What you are asked to do
Find and copy each line of the data that includes "Анистън".
Segment Start: Data for this exercise
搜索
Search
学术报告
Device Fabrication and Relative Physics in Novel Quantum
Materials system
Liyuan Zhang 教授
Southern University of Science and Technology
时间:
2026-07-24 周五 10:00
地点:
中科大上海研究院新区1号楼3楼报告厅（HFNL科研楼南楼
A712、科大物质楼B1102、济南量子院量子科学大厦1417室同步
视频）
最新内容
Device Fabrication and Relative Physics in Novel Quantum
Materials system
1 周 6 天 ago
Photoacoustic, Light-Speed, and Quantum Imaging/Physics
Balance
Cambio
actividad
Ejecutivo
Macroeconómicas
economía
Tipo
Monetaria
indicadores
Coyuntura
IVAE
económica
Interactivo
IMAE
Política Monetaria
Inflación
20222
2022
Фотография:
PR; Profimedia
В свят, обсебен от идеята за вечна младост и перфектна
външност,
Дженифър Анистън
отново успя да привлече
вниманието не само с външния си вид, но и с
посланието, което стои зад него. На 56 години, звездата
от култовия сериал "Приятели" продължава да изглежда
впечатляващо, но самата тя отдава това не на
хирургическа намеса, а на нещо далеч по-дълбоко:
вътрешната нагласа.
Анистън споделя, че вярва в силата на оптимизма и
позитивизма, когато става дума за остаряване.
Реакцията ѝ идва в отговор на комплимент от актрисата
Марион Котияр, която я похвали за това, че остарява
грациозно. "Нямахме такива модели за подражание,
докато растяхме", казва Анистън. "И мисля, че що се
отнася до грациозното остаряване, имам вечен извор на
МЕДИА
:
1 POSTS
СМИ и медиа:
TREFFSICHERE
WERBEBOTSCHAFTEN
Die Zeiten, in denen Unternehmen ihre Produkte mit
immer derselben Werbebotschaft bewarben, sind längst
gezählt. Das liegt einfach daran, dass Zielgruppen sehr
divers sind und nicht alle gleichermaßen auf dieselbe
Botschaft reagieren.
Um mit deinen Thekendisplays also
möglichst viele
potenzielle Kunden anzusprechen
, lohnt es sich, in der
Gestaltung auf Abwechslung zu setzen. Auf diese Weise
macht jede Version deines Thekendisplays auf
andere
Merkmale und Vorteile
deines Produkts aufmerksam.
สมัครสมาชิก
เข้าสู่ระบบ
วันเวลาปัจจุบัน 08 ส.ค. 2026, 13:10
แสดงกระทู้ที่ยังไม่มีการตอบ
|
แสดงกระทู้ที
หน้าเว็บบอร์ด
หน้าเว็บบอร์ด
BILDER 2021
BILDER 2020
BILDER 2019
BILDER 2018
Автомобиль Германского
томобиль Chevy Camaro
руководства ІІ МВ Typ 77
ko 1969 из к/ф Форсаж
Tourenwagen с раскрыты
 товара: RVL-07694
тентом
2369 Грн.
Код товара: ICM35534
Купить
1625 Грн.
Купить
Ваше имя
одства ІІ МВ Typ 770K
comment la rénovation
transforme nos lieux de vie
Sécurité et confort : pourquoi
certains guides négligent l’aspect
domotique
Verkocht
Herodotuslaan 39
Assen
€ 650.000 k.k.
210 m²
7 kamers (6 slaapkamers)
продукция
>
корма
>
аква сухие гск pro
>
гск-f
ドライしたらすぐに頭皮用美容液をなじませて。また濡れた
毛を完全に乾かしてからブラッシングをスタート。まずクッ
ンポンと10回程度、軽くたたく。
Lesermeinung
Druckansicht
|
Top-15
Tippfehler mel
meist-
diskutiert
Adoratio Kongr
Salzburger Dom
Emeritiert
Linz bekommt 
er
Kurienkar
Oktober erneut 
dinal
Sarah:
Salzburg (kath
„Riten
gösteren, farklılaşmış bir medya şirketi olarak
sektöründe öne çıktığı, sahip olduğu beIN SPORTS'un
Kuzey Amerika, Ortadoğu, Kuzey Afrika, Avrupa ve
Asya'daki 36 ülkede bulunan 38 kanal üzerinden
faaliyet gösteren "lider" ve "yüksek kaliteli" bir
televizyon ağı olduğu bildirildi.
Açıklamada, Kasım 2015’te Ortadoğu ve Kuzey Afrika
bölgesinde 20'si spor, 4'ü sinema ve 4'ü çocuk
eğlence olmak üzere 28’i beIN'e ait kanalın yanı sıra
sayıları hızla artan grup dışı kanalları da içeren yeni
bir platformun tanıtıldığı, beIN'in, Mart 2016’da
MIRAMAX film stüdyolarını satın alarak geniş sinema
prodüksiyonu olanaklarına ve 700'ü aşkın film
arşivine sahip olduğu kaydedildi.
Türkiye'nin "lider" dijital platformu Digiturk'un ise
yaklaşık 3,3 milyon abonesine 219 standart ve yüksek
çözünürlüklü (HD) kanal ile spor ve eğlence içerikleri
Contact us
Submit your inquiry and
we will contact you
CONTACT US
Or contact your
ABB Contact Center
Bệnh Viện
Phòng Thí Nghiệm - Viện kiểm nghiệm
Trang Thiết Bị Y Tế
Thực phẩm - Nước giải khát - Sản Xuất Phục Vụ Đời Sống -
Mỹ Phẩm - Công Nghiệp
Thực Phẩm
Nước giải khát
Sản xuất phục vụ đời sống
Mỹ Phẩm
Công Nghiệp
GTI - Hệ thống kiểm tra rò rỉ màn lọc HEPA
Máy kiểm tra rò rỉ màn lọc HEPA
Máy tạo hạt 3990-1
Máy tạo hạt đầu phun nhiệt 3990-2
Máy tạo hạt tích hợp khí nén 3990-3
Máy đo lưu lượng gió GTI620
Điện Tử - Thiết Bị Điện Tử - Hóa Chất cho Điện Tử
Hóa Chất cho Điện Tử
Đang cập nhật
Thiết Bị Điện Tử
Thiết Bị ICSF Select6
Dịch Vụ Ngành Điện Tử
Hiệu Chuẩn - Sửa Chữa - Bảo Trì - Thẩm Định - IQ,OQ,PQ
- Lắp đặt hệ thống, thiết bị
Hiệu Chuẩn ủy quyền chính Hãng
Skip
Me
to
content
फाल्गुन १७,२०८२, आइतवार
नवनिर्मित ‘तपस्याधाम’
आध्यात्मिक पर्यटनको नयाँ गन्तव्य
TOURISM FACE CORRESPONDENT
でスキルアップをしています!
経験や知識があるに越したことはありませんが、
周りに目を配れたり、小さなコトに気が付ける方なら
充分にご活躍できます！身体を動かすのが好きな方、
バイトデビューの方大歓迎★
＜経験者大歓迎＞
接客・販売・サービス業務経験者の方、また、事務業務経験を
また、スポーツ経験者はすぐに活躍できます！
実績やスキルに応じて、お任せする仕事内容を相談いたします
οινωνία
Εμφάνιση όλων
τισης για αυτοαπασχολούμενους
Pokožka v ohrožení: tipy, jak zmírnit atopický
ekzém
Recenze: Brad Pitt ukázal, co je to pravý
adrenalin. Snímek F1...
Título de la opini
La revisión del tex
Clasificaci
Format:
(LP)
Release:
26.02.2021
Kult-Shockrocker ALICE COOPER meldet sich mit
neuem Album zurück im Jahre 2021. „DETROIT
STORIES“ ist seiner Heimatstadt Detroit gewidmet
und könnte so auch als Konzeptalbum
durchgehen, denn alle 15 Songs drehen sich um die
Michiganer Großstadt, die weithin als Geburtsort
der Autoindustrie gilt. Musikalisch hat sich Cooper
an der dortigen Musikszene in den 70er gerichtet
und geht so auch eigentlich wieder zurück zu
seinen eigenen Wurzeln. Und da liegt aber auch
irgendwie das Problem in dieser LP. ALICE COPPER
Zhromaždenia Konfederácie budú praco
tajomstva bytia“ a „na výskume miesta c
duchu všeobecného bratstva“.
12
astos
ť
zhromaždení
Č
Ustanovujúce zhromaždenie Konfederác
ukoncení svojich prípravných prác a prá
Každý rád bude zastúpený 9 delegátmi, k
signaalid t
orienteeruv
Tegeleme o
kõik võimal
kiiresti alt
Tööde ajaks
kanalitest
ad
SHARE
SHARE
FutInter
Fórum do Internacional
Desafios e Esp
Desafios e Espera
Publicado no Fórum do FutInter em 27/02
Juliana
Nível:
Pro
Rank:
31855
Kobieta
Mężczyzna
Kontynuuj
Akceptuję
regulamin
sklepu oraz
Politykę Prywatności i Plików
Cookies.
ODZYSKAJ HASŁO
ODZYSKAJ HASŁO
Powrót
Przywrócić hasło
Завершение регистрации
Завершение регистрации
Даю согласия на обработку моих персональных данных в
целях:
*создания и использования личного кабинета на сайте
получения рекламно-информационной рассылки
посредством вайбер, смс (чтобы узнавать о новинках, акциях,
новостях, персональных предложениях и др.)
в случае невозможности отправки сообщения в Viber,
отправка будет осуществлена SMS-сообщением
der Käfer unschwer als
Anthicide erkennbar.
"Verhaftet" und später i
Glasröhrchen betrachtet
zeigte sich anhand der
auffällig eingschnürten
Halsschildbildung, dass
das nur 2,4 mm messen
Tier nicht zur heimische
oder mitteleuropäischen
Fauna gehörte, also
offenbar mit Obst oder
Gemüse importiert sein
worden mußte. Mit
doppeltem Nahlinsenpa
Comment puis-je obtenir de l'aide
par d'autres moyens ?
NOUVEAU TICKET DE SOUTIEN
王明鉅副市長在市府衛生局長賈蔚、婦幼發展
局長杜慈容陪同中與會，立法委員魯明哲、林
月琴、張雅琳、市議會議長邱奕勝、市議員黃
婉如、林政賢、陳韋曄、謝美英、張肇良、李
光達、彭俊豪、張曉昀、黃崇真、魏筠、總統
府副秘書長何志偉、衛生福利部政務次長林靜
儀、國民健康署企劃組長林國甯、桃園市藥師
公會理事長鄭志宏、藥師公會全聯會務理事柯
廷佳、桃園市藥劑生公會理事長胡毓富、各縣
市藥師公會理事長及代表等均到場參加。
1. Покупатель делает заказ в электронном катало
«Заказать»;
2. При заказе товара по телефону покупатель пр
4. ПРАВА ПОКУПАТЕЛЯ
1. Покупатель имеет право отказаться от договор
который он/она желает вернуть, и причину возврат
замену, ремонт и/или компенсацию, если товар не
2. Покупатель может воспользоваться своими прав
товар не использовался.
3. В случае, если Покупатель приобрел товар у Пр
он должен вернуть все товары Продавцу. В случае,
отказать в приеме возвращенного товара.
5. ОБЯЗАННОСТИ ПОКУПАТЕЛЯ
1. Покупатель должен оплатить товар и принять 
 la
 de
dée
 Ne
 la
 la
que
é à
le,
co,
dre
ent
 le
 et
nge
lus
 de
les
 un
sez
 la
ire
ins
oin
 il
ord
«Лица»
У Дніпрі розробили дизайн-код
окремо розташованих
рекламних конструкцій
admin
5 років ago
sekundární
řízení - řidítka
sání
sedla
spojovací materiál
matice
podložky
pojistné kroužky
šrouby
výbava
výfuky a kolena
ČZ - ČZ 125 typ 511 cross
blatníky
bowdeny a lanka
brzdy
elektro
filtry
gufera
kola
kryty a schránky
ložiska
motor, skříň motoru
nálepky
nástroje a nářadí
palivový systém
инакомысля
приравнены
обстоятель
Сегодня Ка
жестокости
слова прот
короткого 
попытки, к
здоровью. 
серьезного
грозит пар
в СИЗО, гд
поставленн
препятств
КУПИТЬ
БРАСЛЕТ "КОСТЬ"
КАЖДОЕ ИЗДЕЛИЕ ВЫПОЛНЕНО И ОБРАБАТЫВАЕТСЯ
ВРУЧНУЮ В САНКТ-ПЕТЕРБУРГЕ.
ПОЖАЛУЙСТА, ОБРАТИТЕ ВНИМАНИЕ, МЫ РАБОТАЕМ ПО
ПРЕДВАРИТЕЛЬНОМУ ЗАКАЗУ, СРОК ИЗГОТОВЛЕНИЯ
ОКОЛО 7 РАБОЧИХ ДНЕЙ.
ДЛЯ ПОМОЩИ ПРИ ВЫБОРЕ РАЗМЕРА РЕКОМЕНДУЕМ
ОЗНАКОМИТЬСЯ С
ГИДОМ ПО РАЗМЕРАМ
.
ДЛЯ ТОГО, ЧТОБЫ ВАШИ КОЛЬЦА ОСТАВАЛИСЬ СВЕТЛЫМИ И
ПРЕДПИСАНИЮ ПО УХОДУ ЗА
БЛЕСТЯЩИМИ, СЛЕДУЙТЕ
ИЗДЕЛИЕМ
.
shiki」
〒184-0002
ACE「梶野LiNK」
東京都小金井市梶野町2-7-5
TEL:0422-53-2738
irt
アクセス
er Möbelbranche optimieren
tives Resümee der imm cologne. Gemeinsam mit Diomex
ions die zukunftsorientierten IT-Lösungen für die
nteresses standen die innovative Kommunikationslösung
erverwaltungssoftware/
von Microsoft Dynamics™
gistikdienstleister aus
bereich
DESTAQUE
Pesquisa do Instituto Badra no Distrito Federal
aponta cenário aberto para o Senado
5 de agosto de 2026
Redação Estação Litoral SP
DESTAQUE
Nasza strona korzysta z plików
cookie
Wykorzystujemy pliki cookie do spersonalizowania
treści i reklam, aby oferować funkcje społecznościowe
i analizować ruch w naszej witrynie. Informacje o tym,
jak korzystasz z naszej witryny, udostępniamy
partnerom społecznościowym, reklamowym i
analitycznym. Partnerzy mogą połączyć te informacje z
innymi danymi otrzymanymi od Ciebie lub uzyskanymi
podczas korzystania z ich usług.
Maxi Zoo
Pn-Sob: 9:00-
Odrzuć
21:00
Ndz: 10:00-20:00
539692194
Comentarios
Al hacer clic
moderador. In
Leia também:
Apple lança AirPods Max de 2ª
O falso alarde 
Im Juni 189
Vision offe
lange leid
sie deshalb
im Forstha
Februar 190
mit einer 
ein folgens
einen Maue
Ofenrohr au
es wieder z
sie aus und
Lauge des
Segment End: Data for this exercise
Completed task
Дженифър Анистън
Анистън споделя, че вярва в силата на оптимизма и
докато растяхме", казва Анистън. "И мисля, че що се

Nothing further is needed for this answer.